A car that is always watching

The episode is funny. It is also a small lesson in the bargain of a driverless ride. Waymo's cabin cameras watch for unbuckled seatbelts, smoking, lost items, and cleanliness. The company says staff may review footage after an issue, and in urgent cases watch a live trip. It says it does not use facial recognition to identify riders.

Not everyone found the outcome comforting. The police department's own post drew more than 150 comments, some of them uneasy about a private firm handing its passengers to the authorities. A rider in a car with no driver has no human witness in the seat. What they do have is a company that is watching, and willing to act.

Why your California ride might be free

The timing is awkward for Waymo. In California, it cannot yet charge for rides in its newest car, the Ojai. A state regulator has not finished reviewing the company's application, Wired reports, so those trips may stay free until at least late September.

The reason cuts close to this week's news. The California Public Utilities Commission asked Waymo for more detail on how it handles emergencies. It also asked how the company keeps unaccompanied minors out of its cars. A ride-hail drivers' union had already filed a complaint about Waymo carrying minors without an adult. The San Mateo joyride is a vivid example of the worry.

The Ojai is Waymo's first vehicle built to be a taxi, rather than a retrofitted consumer model. China's Zeekr makes it, and it carries 13 cameras, six radars, and four lidar sensors. Waymo still charges for rides in its Jaguar I-Pace cars, which make up most of the fleet.

Four more cities, and London next

The holdup is a local one. Elsewhere, Waymo is pressing ahead fast. It said on Wednesday it will go fully driverless in San Diego, Las Vegas, Tampa, and Denver. Those rides start with Alphabet staff before opening to the public soon after.

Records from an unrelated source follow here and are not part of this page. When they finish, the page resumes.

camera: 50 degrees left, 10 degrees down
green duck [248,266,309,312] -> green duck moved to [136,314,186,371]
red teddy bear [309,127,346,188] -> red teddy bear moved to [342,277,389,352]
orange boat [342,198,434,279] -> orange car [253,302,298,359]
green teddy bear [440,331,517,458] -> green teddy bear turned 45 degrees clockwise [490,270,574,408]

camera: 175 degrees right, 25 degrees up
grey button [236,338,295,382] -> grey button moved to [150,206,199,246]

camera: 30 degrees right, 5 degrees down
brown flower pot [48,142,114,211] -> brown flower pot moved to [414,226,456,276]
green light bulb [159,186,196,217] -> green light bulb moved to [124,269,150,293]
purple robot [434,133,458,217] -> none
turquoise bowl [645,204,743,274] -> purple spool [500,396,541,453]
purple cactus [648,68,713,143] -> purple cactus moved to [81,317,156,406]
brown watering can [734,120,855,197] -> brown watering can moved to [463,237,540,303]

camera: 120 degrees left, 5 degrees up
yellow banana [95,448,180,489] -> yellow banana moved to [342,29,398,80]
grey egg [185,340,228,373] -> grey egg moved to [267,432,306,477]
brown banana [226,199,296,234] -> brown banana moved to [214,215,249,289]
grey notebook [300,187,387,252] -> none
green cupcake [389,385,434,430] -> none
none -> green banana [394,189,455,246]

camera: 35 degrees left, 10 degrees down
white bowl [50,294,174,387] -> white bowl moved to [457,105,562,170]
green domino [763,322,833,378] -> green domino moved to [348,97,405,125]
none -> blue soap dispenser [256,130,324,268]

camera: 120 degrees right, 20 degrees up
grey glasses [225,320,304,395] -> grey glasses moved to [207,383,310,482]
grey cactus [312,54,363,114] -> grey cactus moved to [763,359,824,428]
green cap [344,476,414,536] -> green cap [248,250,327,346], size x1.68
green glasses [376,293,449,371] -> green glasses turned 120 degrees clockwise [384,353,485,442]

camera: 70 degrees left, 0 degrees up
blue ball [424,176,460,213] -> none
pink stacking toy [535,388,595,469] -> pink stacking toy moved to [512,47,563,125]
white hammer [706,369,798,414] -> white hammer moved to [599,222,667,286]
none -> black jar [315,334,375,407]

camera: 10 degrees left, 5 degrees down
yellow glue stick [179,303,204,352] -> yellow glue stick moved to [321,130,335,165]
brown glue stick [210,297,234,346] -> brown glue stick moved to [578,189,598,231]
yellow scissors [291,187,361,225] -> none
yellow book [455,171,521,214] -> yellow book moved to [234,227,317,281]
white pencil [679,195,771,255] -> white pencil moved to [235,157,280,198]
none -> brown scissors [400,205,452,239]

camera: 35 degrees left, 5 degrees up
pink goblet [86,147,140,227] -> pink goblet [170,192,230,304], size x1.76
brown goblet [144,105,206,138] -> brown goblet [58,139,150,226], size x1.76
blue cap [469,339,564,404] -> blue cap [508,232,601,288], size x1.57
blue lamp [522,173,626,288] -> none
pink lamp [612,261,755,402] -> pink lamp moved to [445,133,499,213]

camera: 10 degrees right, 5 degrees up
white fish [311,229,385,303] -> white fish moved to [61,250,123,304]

The four join Dallas, Houston, Orlando, and San Antonio, pushing Waymo past ten cities. The company has also begun its first tests abroad, in London. It leads the US robotaxi market by a wide margin, with a fleet that dwarfs Tesla's. That is despite a bumpy year that included a recall of nearly 4,000 cars and a quiet split from Uber in Phoenix.

Why it matters

The San Mateo stop is a light story with a serious core. A driverless car removes the adult in the front seat. In exchange, it adds a set of cameras that never blink, and a firm that will call the police. Regulators in California are now weighing that same trade, one riders will meet in more cities each month.